The COVID-19 pandemic has made it clear: the workplace can be dangerous. Workers in some sectors are disproportionately impacted by exposure not only to the virus, as we have seen, but also to violence. The majority of workers in these sectors — healthcare, retail and the hospitality industry — are women.  Many are also immigrants.

Impacts of workplace violence and abuse can be devastating. They take their toll on mental health, cause lost wages through absenteeism and undermine self-confidence and personal agency. These impacts are even harder on newcomer women, who are already dealing with the stresses and isolation caused by life in a new country.

What can be done to help immigrant women escape workplace violence? One of many  important solutions: focus on empowerment.

Financial security, personal autonomy and career mobility are important defenses for all women. When women are financially literate and empowered, they can become financially secure.

Currently, StatsCan reports that only 31 per cent of women consider themselves to be financially knowledgeable. In our experience at Windmill Microlending, where we have spent 16 years lending and teaching financial literacy to immigrants, a much smaller fraction of immigrant women arrive in Canada with the skills to manage their finances or with an understanding of the pathways out of poverty.

Women can only leave abusive workplaces if they have what it takes to change jobs.

Before that’s possible, women need the skills, credentials and experience valued by Canadian employers. They also need the financial literacy to weigh the costs and benefits of different career paths and the mental confidence to uproot themselves and sell their skills to a new employer.
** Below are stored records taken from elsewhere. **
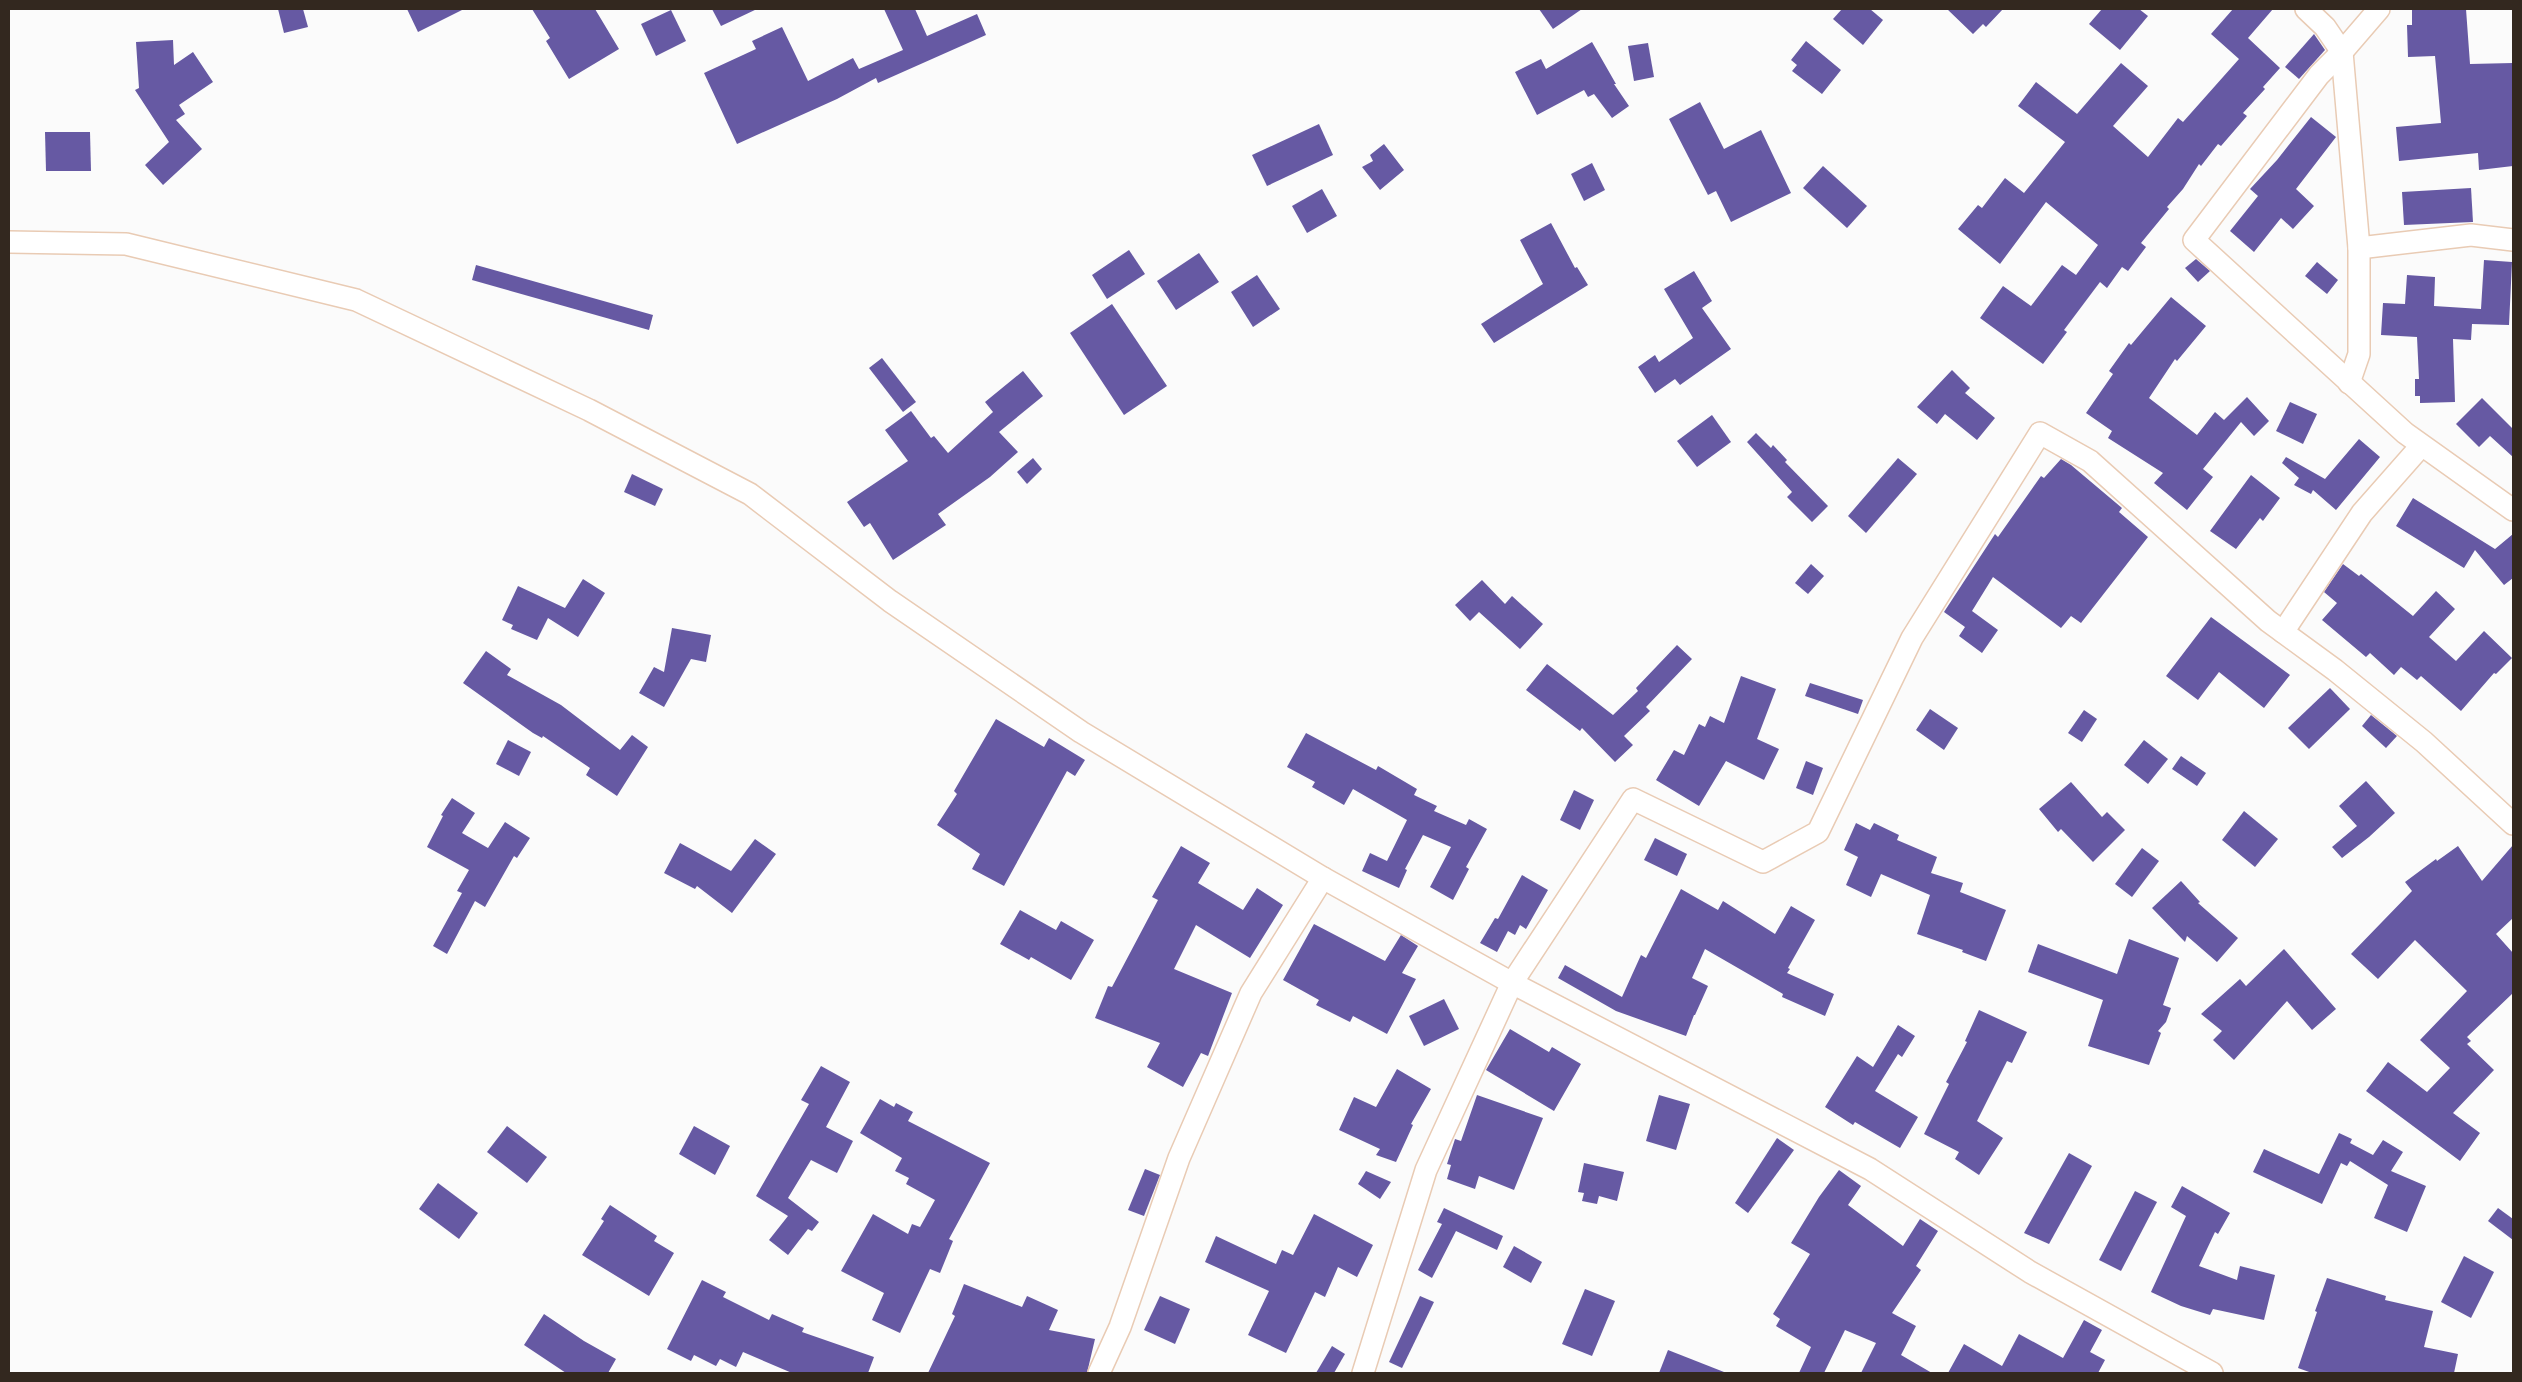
<svg xmlns="http://www.w3.org/2000/svg" width="2522" height="1382" viewBox="0 0 2522 1382" font-family="Lato,sans-serif">
<rect width="100%" height="100%" fill="#fbfbfb"/>
<g fill="#6659a3">
<path d="M278,9h25l5,18 -24,6z"/>
<path d="M407,9h57l-46,23z"/>
<path d="M532,9h63l24,40 -50,30 -23,-38 4,-3z"/>
<path d="M712,9h45l-36,17z"/>
<path d="M884,9h31l12,27 50,-22 9,21 -108,48 -2,-5 -39,21 -100,45 -33,-71 52,-24 -4,-8 30,-14 26,54 45,-23 6,11 44,-19z"/>
<path d="M1539,9h43l-29,20z"/>
<path d="M1842,9h28l13,11 -20,25 -30,-26z"/>
<path d="M1947,9h56l-17,18 -3,-3 -10,10z"/>
<path d="M2102,9h37l9,7 -28,34 -31,-26z"/>
<path d="M2233,9h40l-25,29 32,30 -17,19 2,2 -22,24 4,3 -26,30 -3,-2 -17,22 -2,-2 -16,25 -16,18 2,2 -28,34 5,4 -18,24 -6,-4 -15,21 -7,-6 -36,48 3,2 -24,32 -63,-46 23,-32 28,20 31,-41 14,10 22,-30 -52,-43 -46,62 -42,-35 20,-24 4,3 23,-30 19,15 41,-51 -47,-36 18,-24 41,32 44,-51 27,23 -35,40 35,31 30,-39 5,4 56,-63 -28,-25z"/>
<path d="M2412,9h54l4,55 43,-1v103l-34,4 -1,-17 -79,8 -3,-34 45,-4 -6,-67 -27,1 -1,-32h5z"/>
<path d="M671,10l15,31 -30,15 -15,-32z"/>
<path d="M2314,34l11,16 -26,29 -14,-12z"/>
<path d="M173,40l1,25 19,-13 20,30 -34,23 6,9 -9,6 26,29 -39,36 -18,-20 24,-23 -34,-52 4,-2 -3,-46z"/>
<path d="M1806,41l35,29 -19,24 -30,-23 5,-6 -6,-5z"/>
<path d="M1592,42l24,42h-2l15,22 -17,12 -18,-24 -6,3 -4,-7 -47,25 -22,-43 26,-13 5,10z"/>
<path d="M1648,43l6,34 -20,4 -6,-35z"/>
<path d="M1700,102l24,47 37,-19 30,63 -60,29 -15,-31 -8,4 -39,-76z"/>
<path d="M2311,117l25,20 -40,52 18,17 -21,23 -12,-11 -27,34 -24,-21 28,-35 -8,-7 27,-29z"/>
<path d="M1319,124l14,31 -66,31 -15,-31z"/>
<path d="M45,132h45l1,39h-45z"/>
<path d="M1384,144l20,26 -24,20 -18,-23 11,-6 -3,-6z"/>
<path d="M1592,163l13,27 -21,11 -13,-27z"/>
<path d="M1823,166l44,40 -20,22 -44,-40z"/>
<path d="M2471,188l2,34 -69,3 -2,-33z"/>
<path d="M1322,189l15,27 -30,17 -15,-27z"/>
<path d="M1551,223l24,45 2,-1 11,18 -94,58 -13,-19 62,-40 -23,-44z"/>
<path d="M1129,250l16,24 -38,25 -15,-24z"/>
<path d="M1199,253l20,29 -43,28 -19,-29z"/>
<path d="M2196,259l14,12 -12,11 -13,-14z"/>
<path d="M2484,260l28,2 -3,63 -37,-1 -1,16 -18,-1 2,63 -35,1v-7h-5v-17h4l-2,-42 -36,-2 2,-32 22,1 2,-29 28,2 -1,29 47,3z"/>
<path d="M2317,262l21,18 -11,14 -22,-18z"/>
<path d="M476,265l177,50 -4,15 -177,-50z"/>
<path d="M1694,271l18,30 -10,7 29,41 -51,36 -5,-6 -20,14 -17,-26 17,-12 4,7 34,-24 -29,-49z"/>
<path d="M1257,275l23,34 -27,18 -22,-35z"/>
<path d="M2171,297l35,29 -29,35 -2,-2 -26,39 48,37 18,-23 9,8 23,-23 22,24 -15,15 -13,-14 -38,47 10,8 -26,33 -33,-27 9,-10 -55,-35 4,-7 -26,-18 27,-39 -4,-3 20,-28 2,2z"/>
<path d="M1112,304l55,82 -43,29 -54,-82z"/>
<path d="M882,358l34,44 -13,10 -34,-44z"/>
<path d="M1952,370l18,18 -5,5 30,25 -18,22 -32,-26 -8,10 -20,-17z"/>
<path d="M1023,371l20,25 -44,36 19,20 -28,25 -52,37 8,11 -53,35 -23,-37 -6,4 -17,-25 61,-41 -23,-31 26,-19 20,27 3,-2 14,17 45,-41 -8,-10z"/>
<path d="M2482,398l31,31v28l-23,-21 -11,11 -23,-23z"/>
<path d="M2290,402l27,12 -14,30 -27,-13z"/>
<path d="M1712,415l19,27 -34,25 -20,-26z"/>
<path d="M1756,433l15,15 2,-3 14,15 -2,2 43,44 -16,16 -25,-25 5,-5 -45,-50z"/>
<path d="M2359,439l21,18 -44,53 -23,-20 -2,4 -17,-9 5,-7 -17,-15 4,-6 39,22z"/>
<path d="M1033,458l9,11 -15,15 -10,-12z"/>
<path d="M1898,458l19,16 -51,59 -18,-17z"/>
<path d="M2061,459l10,6 51,43 -3,4 29,25 -67,86 -10,-7 -10,12 -68,-51 -21,34 26,19 -16,23 -23,-17 6,-9 -21,-15 51,-78 3,3 43,-61 3,2z"/>
<path d="M632,474l31,15 -8,17 -31,-14z"/>
<path d="M2251,475l29,23 -17,23 -3,-3 -24,31 -26,-18z"/>
<path d="M2413,498l82,51 18,-15v44l-9,7 -29,-35 -11,18 -68,-42z"/>
<path d="M1811,564l13,12 -16,18 -13,-11z"/>
<path d="M2343,564l16,12 2,-2 52,42 23,-25 19,18 -26,28 27,24 28,-30 28,27 -16,16 -2,-1 -33,38 -40,-35 -4,4 -16,-13 -7,8 -24,-22 -4,4 -44,-37 15,-17 -13,-11z"/>
<path d="M583,579l22,14 -27,44 -30,-19 -11,22 -26,-11 2,-4 -11,-5 16,-34 47,22z"/>
<path d="M1482,580l23,24 7,-8 31,28 -23,25 -41,-37 -9,9 -15,-16z"/>
<path d="M2211,617l79,58 -26,33 -45,-36 -21,28 -32,-24z"/>
<path d="M672,628l39,7 -5,27 -15,-3 -27,48 -25,-14 15,-26 10,5z"/>
<path d="M1677,645l15,14 -46,48 4,4 -26,25 9,9 -18,17 -33,-34 -2,3 -54,-41 21,-26 66,51 25,-24 -2,-3z"/>
<path d="M486,651l25,18 -4,6 54,30 59,45 12,-15 16,12 -31,49 -31,-21 4,-7 -47,-32 -1,2 -9,-5 -70,-50z"/>
<path d="M1741,676l35,13 -19,50 22,10 -15,31 -38,-19 -27,45 -43,-26 18,-30 10,5 15,-31 6,3 5,-11 14,7z"/>
<path d="M1810,683l53,17 -5,14 -53,-18z"/>
<path d="M2330,688l20,21 -41,40 -21,-21z"/>
<path d="M1930,709l28,19 -14,22 -28,-20z"/>
<path d="M2084,710l13,9 -15,23 -14,-9z"/>
<path d="M2371,715l26,21 -11,12 -24,-22z"/>
<path d="M996,719l48,28 5,-9 36,22 -10,16 -8,-5 -63,115 -32,-17 8,-15 -43,-29 20,-31 -3,-3z"/>
<path d="M1306,733l70,37 2,-4 39,23 -3,6 23,11 -3,5 32,14 3,-6 18,10 -21,38 3,2 -16,31 -23,-13 21,-40 -28,-12 -18,34 2,1 -8,18 -37,-17 8,-18 17,8 20,-41 -54,-31 -9,16 -32,-18 3,-5 -28,-15z"/>
<path d="M508,740l23,12 -12,24 -23,-12z"/>
<path d="M2144,740l24,19 -20,25 -24,-19z"/>
<path d="M2181,756l25,17 -9,13 -25,-17z"/>
<path d="M1806,761l17,7 -10,27 -17,-7z"/>
<path d="M2366,781l29,32 -26,24 -27,21 -10,-11 25,-21 -18,-20z"/>
<path d="M2071,782l31,35 5,-5 18,18 -32,32 -32,-33 -3,3 -19,-23z"/>
<path d="M1574,790l20,10 -14,30 -20,-10z"/>
<path d="M452,798l23,15 -13,20 26,15 17,-26 25,16 -13,20 -3,-2 -29,51 -10,-6 -28,53 -14,-8 29,-53 -5,-2 12,-21 -42,-23 16,-31 -2,-1z"/>
<path d="M2244,811l34,28 -23,28 -33,-27z"/>
<path d="M1856,823l14,7 4,-7 25,12 -2,5 40,17 -6,16 32,10 -3,9 46,18 -20,51 -24,-9 1,-2 -46,-16 13,-39 -49,-21 -10,23 -25,-12 12,-28 -14,-7z"/>
<path d="M1655,838l32,16 -10,22 -33,-16z"/>
<path d="M755,839l21,15 -44,59 -35,-27 -2,3 -31,-16 16,-30 51,28z"/>
<path d="M2513,845v73l-17,16 17,19v40l-46,44 4,4 -4,3 27,26 -41,43 27,20 -20,28 -94,-70 22,-29 39,30 23,-24 -30,-28 47,-49 -52,-51 -37,39 -27,-25 61,-63 -7,-9 31,-23 1,2 21,-15 24,35z"/>
<path d="M1181,846l29,17 -12,20 45,27 14,-22 26,17 -33,53 -54,-33 -22,44 58,24 -24,63 -7,-3 -18,34 -36,-20 13,-24 -65,-25 13,-32 4,1 46,-87 -6,-3z"/>
<path d="M2142,848l17,13 -27,36 -17,-13z"/>
<path d="M1522,875l26,15 -22,39 -6,-4 -5,10 -7,-4 -11,21 -17,-9 15,-25 3,1z"/>
<path d="M2181,881l19,21 -2,1 40,35 -21,24 -30,-26 -2,6 -33,-34z"/>
<path d="M1681,889l37,21 5,-9 52,33 16,-28 24,14 -27,48 2,1 -3,4 47,21 -9,22 -43,-19 1,-3 -78,-45 -13,29 16,8 -13,29h-1l-8,21 -70,-25 -58,-33 7,-13 57,32 19,-42 5,3z"/>
<path d="M1020,910l36,20 5,-9 33,19 -23,40 -40,-23 -2,3 -29,-16z"/>
<path d="M1314,924l71,37 16,-26 17,11 -16,27 14,6 -29,55 -34,-18 -3,6 -34,-17 3,-5 -36,-20z"/>
<path d="M2129,939l50,19 -16,47 8,3 -5,14 -8,9 3,2 -12,32 -61,-19 15,-46 -75,-28 10,-28 79,30z"/>
<path d="M2284,949l52,60 -24,21 -25,-29 -53,59 -21,-20 9,-9 -21,-17 39,-35 6,7z"/>
<path d="M1444,999l15,30 -35,17 -15,-30z"/>
<path d="M1979,1010l48,22 -15,31 -5,-2 -30,60 26,17 -24,37 -24,-16 4,-7 -35,-18 25,-50 -3,-2 21,-40 -2,-1z"/>
<path d="M1898,1025l17,11 -13,21 -4,-3 -23,37 43,26 -18,31 -45,-26 -2,3 -28,-18 32,-51 16,11z"/>
<path d="M1510,1029l39,23 3,-5 29,17 -27,47 -68,-41z"/>
<path d="M821,1066l29,16 -24,45 27,14 -16,32 -26,-13 -23,38 31,24 -7,9 -4,-2 -20,26 -19,-15 19,-24 -32,-20 53,-92 -8,-4z"/>
<path d="M1397,1069l34,20 -20,35 2,1 -17,37 -20,-7 4,-6 -41,-19 15,-33 22,10z"/>
<path d="M1477,1095l66,23 -29,72 -35,-14 -4,13 -28,-10 4,-14 -4,-1 8,-25 6,2z"/>
<path d="M1659,1095l31,9 -14,46 -30,-9z"/>
<path d="M880,1099l14,8 2,-4 17,9 -5,9 82,42 -41,76 4,2 -13,32 -10,-4 -30,64 -28,-13 12,-27 -43,-22 32,-57 35,20 4,-10 8,3 15,-27 -29,-16 3,-6 -14,-7 7,-13 -42,-25z"/>
<path d="M507,1126l40,31 -20,26 -40,-31z"/>
<path d="M694,1126l36,20 -15,29 -36,-21z"/>
<path d="M2339,1133l13,6 -2,4 23,12 10,-15 20,12 -12,19 35,15 -19,46 -33,-14 14,-33 -38,-24 -3,5 -6,-3 -19,41 -69,-32 11,-23 55,25z"/>
<path d="M1777,1138l17,12 -46,63 -13,-10z"/>
<path d="M2069,1153l23,13 -43,78 -25,-11z"/>
<path d="M1584,1163l40,9 -7,29 -18,-5 -2,8 -15,-3 2,-8 -6,-1z"/>
<path d="M1145,1169l15,6 -16,41 -16,-6z"/>
<path d="M1839,1170l22,16 -13,19 55,41 17,-27 18,12 -22,35 5,4 -29,43 24,13 -15,29 31,18h-71l15,-30 -31,-13 -21,43h-25l12,-26 -35,-21 4,-7 -7,-5 37,-60 -19,-11 28,-46z"/>
<path d="M1366,1171l25,11 -11,17 -22,-15z"/>
<path d="M438,1183l40,30 -19,26 -40,-30z"/>
<path d="M2182,1186l48,27 -12,21 -3,-2 -16,34 38,14 3,-14 35,9 -11,45 -51,-11 -3,6 -29,-9 -30,-14 35,-76 -15,-9z"/>
<path d="M2135,1191l22,11 -36,69 -22,-11z"/>
<path d="M610,1205l47,31 -3,5 20,12 -25,43 -67,-41 22,-34 -3,-2z"/>
<path d="M1444,1208l59,28 -6,14 -41,-19 -24,47 -14,-8 24,-46 -5,-2z"/>
<path d="M2498,1208l15,11v21l-25,-19z"/>
<path d="M1314,1214l59,31 -16,32 -19,-10 -13,30 -10,-5 -29,61 -38,-18 21,-44 -64,-29 11,-26 60,28 6,-14 11,5z"/>
<path d="M1514,1246l28,16 -11,21 -28,-16z"/>
<path d="M2464,1256l30,16 -23,46 -30,-16z"/>
<path d="M2327,1278l59,18 -1,4 48,11 -9,36 34,7 -4,19h-142l-14,-5 19,-56 -2,-1z"/>
<path d="M702,1280l24,12 -3,5 46,23 3,-6 32,14 -2,4 72,25 -6,16h-76l-49,-21 -7,15 -16,-8 -4,7 -22,-11 -3,6 -24,-12z"/>
<path d="M964,1284l58,23 5,-11 31,14 -9,20 46,9 -8,34h-159l27,-57 -3,-2z"/>
<path d="M1585,1289l30,12 -23,55 -30,-12z"/>
<path d="M1160,1296l30,13 -15,35 -31,-14z"/>
<path d="M1420,1296l14,6 -32,66 -13,-6z"/>
<path d="M544,1314l40,27 32,18 -8,14h-42l-42,-28z"/>
<path d="M2084,1320l18,10 -12,22 15,8 -7,13h-150l16,-29 38,22 17,-32 44,24z"/>
<path d="M1332,1346l13,8 -11,19h-18z"/>
<path d="M1668,1350l56,22v1h-65z"/>
</g>
<g fill="none" stroke-linecap="round" stroke-linejoin="round">
<g stroke="#e9cbb4" stroke-width="24">
<g id="street">
<path d="M2306,9l19,18 17,25 17,196v106l-10,29"/>
<path d="M2379,9l-37,43 -23,23 -125,165 211,193 108,77"/>
<path d="M9,242l117,2 230,56 233,110 161,84 140,107 191,131 242,146 189,105 121,-184 130,63 55,-30 94,-194 128,-205 50,28 178,160 67,49 89,72 89,82"/>
<path d="M2359,248l112,-13 42,5"/>
<path d="M2283,632l79,-119 59,-67"/>
<path d="M1099,1373l21,-46 59,-169 72,-165 72,-115"/>
<path d="M1363,1373l63,-203 86,-187 358,186 160,103 182,101"/>
</g>
</g>
<use href="#street" stroke="#fff" stroke-width="21"/>
</g>
<rect width="2522" height="1382" fill="none" stroke="#33281f" stroke-width="20"/>
</svg>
Windmill Microlending has partnered with Toronto-based Up With Women to help immigrant women increase their financial security, their confidence and their career mobility. Up With Women provides one-to-one coaching with vulnerable women to help them gain the confidence to restart their careers after experiencing violence or homelessness.

Windmill provides affordable loans, coaching supports and mentorship to help immigrants and refugees achieve the same goal – professional mobility and financial empowerment.  Windmill’s clients grow their incomes more than three-fold on average, while they learn to manage debt, and gain the Canadian credentials and confidence they need to escape survival jobs and violent workplaces.

Our organizations are only scratching the surface.

Each year, Canada is welcoming hundreds of thousands of immigrants, and too often, they get caught in “survival” jobs where violence goes undetected.

We can each take steps to stop violence in the workplace by empowering the women most likely to be its victims. Support a local women’s shelter, volunteer your time as a mentor for a new Canadian, advocate for support in your own workplace or join a giving circle to support immigrant women escaping violence.

Immigrant women came to Canada to lead better lives, not suffer in abusive workplaces. It’s up to the rest of us to make it clear that workplace violence is unacceptable, and community resources exist to help women recover, gain confidence, and find new employment where appropriate.